→ **Exercise**: Copy the lines word for word, starting with the line that contains "collector number: 295" and going on through the line that contains "collectors: H. H. Rusby & F. W. Pennell".

→ **Supplied data**:
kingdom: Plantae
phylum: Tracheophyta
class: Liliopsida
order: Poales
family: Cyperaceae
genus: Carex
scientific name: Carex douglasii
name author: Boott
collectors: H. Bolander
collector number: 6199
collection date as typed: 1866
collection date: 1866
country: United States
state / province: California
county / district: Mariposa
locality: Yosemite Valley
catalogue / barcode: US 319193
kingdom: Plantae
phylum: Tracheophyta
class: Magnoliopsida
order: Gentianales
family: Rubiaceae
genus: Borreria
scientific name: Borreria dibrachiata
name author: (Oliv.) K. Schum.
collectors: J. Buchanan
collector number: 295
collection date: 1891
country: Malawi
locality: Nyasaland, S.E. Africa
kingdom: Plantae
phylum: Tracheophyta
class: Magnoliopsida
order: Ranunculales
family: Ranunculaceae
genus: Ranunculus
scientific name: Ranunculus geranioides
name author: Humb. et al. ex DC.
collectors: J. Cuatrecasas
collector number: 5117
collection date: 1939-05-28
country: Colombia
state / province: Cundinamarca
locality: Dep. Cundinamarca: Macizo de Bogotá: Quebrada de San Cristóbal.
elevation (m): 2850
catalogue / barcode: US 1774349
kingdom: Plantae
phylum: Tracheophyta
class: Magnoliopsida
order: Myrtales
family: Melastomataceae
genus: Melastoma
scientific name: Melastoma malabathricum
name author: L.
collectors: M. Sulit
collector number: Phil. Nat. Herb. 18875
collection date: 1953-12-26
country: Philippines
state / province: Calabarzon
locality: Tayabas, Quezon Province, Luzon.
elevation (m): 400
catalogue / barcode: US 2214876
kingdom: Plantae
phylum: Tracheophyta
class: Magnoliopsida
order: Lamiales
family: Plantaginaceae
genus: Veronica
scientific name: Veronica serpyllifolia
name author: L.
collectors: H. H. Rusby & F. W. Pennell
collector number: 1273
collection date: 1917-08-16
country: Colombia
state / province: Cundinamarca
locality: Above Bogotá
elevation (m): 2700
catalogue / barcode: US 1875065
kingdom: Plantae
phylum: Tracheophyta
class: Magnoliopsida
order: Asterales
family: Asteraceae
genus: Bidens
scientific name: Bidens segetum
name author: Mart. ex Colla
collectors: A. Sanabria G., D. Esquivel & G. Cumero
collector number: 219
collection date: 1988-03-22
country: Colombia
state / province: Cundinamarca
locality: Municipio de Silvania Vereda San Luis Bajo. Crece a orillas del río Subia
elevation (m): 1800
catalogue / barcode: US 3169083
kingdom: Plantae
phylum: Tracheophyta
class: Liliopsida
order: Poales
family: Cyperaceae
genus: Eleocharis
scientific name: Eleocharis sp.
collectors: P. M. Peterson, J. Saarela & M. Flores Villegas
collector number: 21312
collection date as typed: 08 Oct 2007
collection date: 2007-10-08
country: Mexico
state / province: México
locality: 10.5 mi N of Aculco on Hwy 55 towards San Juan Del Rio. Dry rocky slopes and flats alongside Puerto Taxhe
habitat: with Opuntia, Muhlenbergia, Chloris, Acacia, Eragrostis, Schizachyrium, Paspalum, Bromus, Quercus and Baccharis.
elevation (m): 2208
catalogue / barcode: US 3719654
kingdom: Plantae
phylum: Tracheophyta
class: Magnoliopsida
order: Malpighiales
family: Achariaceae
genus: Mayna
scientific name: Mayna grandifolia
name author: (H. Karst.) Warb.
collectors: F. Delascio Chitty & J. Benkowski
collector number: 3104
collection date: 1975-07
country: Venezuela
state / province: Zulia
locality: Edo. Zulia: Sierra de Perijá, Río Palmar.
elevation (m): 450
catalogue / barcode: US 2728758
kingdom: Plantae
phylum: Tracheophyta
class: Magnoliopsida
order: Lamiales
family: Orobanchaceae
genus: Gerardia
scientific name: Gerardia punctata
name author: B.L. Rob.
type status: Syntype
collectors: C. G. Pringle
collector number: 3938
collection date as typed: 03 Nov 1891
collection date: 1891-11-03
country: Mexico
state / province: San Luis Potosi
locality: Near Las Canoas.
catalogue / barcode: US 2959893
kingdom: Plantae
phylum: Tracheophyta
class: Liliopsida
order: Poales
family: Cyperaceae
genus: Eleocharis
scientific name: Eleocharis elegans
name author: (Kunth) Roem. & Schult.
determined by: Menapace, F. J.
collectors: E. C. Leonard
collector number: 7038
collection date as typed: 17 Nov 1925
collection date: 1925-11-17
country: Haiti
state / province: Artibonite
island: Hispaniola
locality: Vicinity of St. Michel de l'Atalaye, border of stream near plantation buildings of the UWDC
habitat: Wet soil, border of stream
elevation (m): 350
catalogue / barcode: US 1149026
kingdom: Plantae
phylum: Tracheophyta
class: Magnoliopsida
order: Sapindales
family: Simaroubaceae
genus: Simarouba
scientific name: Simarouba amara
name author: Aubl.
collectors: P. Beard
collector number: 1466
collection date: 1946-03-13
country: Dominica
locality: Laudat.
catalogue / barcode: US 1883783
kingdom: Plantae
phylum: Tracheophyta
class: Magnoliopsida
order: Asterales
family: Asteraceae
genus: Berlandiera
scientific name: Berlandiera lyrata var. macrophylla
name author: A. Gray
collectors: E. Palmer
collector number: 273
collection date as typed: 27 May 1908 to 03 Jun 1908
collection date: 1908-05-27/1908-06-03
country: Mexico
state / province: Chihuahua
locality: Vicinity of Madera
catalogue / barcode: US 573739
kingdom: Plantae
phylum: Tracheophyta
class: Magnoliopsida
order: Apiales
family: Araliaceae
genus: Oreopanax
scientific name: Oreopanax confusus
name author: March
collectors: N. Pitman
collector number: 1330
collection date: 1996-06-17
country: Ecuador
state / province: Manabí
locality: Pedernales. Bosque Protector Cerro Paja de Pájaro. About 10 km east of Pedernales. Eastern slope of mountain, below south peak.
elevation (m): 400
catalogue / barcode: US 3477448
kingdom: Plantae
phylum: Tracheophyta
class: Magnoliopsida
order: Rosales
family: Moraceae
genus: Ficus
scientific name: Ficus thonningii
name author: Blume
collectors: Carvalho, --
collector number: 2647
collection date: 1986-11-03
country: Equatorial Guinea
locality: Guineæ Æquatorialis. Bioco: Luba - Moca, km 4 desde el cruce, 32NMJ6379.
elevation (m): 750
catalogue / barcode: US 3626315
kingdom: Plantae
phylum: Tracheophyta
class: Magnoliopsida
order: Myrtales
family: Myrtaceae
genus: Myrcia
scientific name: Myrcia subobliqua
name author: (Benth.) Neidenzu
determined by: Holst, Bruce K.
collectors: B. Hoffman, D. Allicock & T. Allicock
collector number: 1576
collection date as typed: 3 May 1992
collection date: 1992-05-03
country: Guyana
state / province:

→ **Exercise output**:
collector number: 295
collection date: 1891
country: Malawi
locality: Nyasaland, S.E. Africa
kingdom: Plantae
phylum: Tracheophyta
class: Magnoliopsida
order: Ranunculales
family: Ranunculaceae
genus: Ranunculus
scientific name: Ranunculus geranioides
name author: Humb. et al. ex DC.
collectors: J. Cuatrecasas
collector number: 5117
collection date: 1939-05-28
country: Colombia
state / province: Cundinamarca
locality: Dep. Cundinamarca: Macizo de Bogotá: Quebrada de San Cristóbal.
elevation (m): 2850
catalogue / barcode: US 1774349
kingdom: Plantae
phylum: Tracheophyta
class: Magnoliopsida
order: Myrtales
family: Melastomataceae
genus: Melastoma
scientific name: Melastoma malabathricum
name author: L.
collectors: M. Sulit
collector number: Phil. Nat. Herb. 18875
collection date: 1953-12-26
country: Philippines
state / province: Calabarzon
locality: Tayabas, Quezon Province, Luzon.
elevation (m): 400
catalogue / barcode: US 2214876
kingdom: Plantae
phylum: Tracheophyta
class: Magnoliopsida
order: Lamiales
family: Plantaginaceae
genus: Veronica
scientific name: Veronica serpyllifolia
name author: L.
collectors: H. H. Rusby & F. W. Pennell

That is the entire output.